Avec ses fréquentes allusions politiques, Oscar Wilde devenait bien embarrassant. Dans The Picture of Dorian Gray en 1891, il mettait en scène un jeune dandy protégé par un vieux lord qui exerçait sur lui une «horrible attirance». Bien des pairs du royaume avaient cru se reconnaître dans ce personnage.
Oscar Wilde avait aussi l'opinion contre lui et était devenu la cible de la presse, au point que le président du tribunal de l'Old Bailey dut demander aux jurés de ne pas se laisser influencer par les journaux. Ce retournement du public semble lié à l'arrogance de l'écrivain, qui affichait devant le tribunal son mépris du sens commun et des mœurs ordinaires. Les familles qui applaudissaient au théâtre lorsqu'il dénonçait les moeurs corrompues de l'aristocratie se mirent à le conspuer lorsqu'il se comporta en jouisseur blasé. En condamnant Wilde à deux ans de travaux forcés, le maximum de la peine qu'il encourait, le jury fut à l'unisson du public anglais qui, selon le poète, «pardonne tout sauf le génie».

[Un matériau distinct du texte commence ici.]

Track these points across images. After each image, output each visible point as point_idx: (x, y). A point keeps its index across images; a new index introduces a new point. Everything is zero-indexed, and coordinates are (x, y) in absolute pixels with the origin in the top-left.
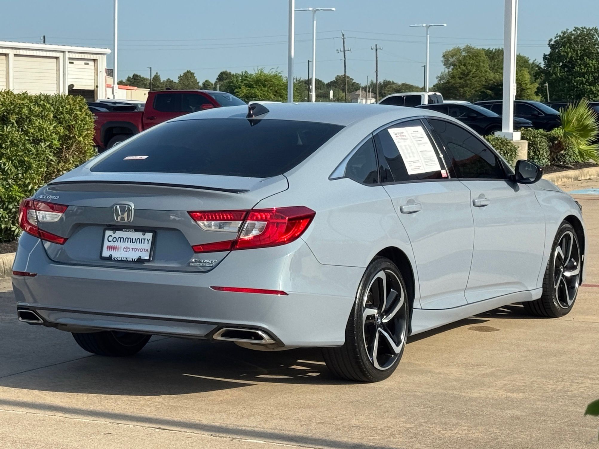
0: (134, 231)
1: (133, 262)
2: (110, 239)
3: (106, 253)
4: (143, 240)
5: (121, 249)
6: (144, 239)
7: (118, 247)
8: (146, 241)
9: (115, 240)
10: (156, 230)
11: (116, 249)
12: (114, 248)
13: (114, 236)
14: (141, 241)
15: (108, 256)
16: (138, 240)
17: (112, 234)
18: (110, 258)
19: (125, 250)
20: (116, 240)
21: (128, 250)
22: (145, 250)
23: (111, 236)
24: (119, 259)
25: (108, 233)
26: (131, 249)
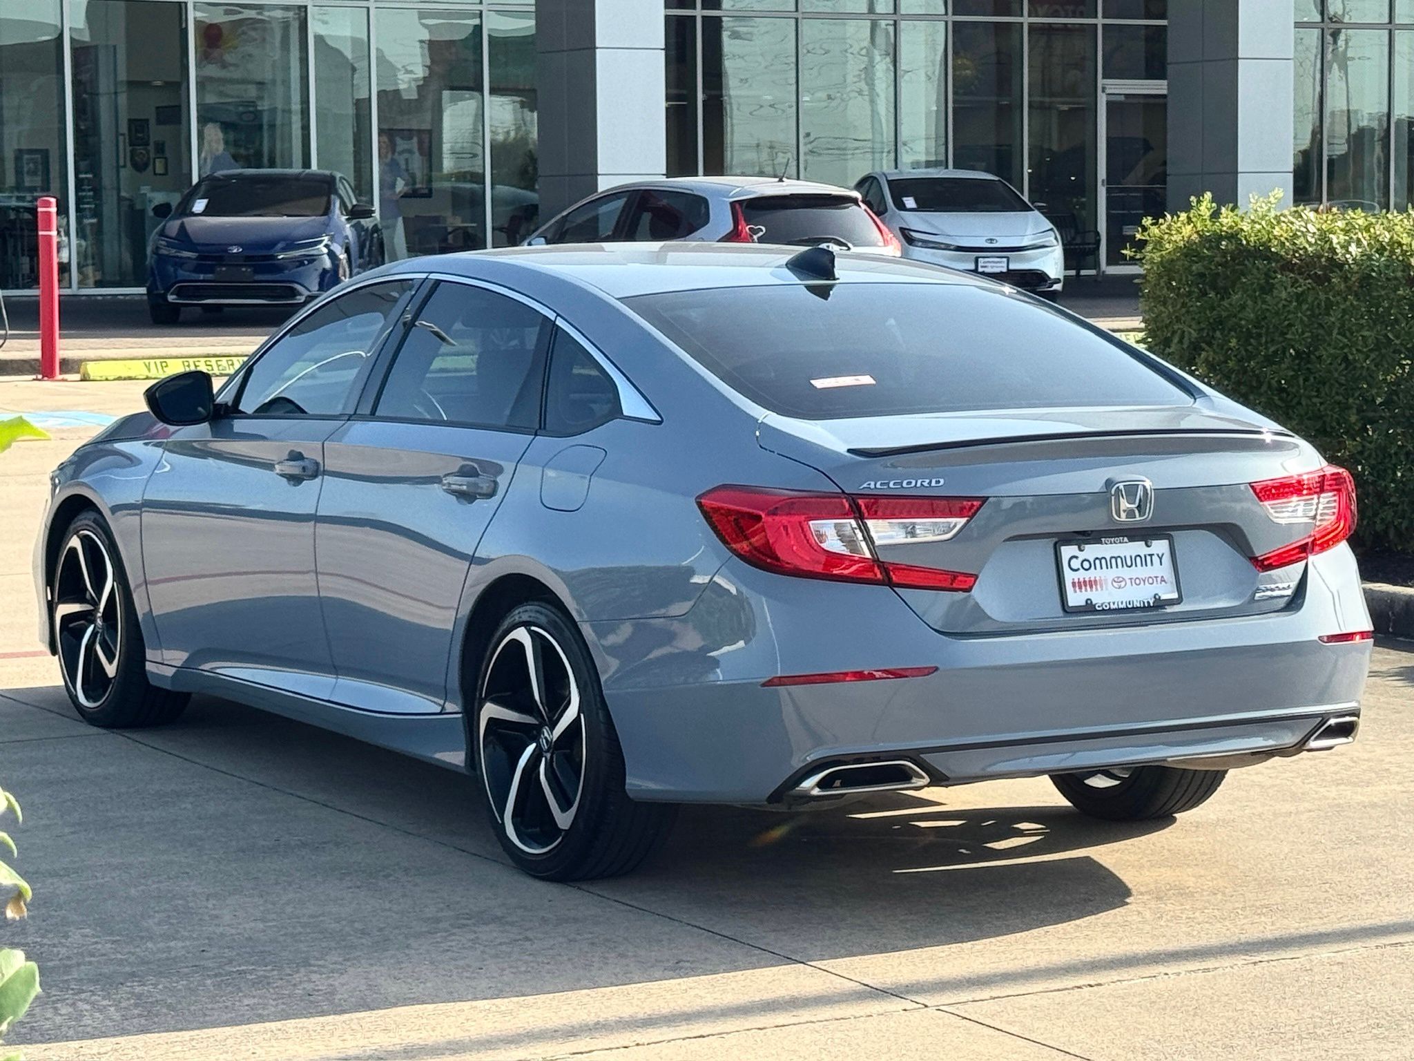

De nombreux intellectuels européens, tels Bernard Shaw ou André Gide, firent circuler une pétition (qu'Emile Zola refusa de signer, sans doute par désaccord sur les options morales de Gide et de Wilde) réclamant la libération de l'écrivain. En vain. Celui-ci ne survécut que trois ans à sa détention à Reading. Après sa libération, il quitta l'Angleterre où l'opinion lui était hostile et mourut, quelques mois après Queensberry, le 30 novembre 1900, dans un petit hôtel parisien de la rue des Beaux-Arts. Son pénible emprisonnement lui inspira l'émouvant De Profundis.
Il fut en outre à l'origine d'une réforme pénitentiaire libérale, qui supprima dans les prisons anglaises le régime des travaux forcés.
Le puritanisme victorien ne fut cependant pas apaisé par la condamnation d'Oscar Wilde. Le jeune lieutenant Winston Churchill faillit à son tour en être victime en février 1896, lorsque le père d'un de ses anciens condisciples à l'école militaire de Sandhurst l'accusa de s'être livré sur ses camarades à «des actes grossièrement immoraux du genre de ceux d'Oscar Wilde». Brandissant la menace d'un procès en diffamation, le lieutenant fut plus heureux que le poète et reçut de son détracteur une lettre d'excuses et cinq cents livres de dédommagement.
Très intéressant, je ne connaissais pas cette histoire d'Oscar Wilde et pourtant... Bref, merci!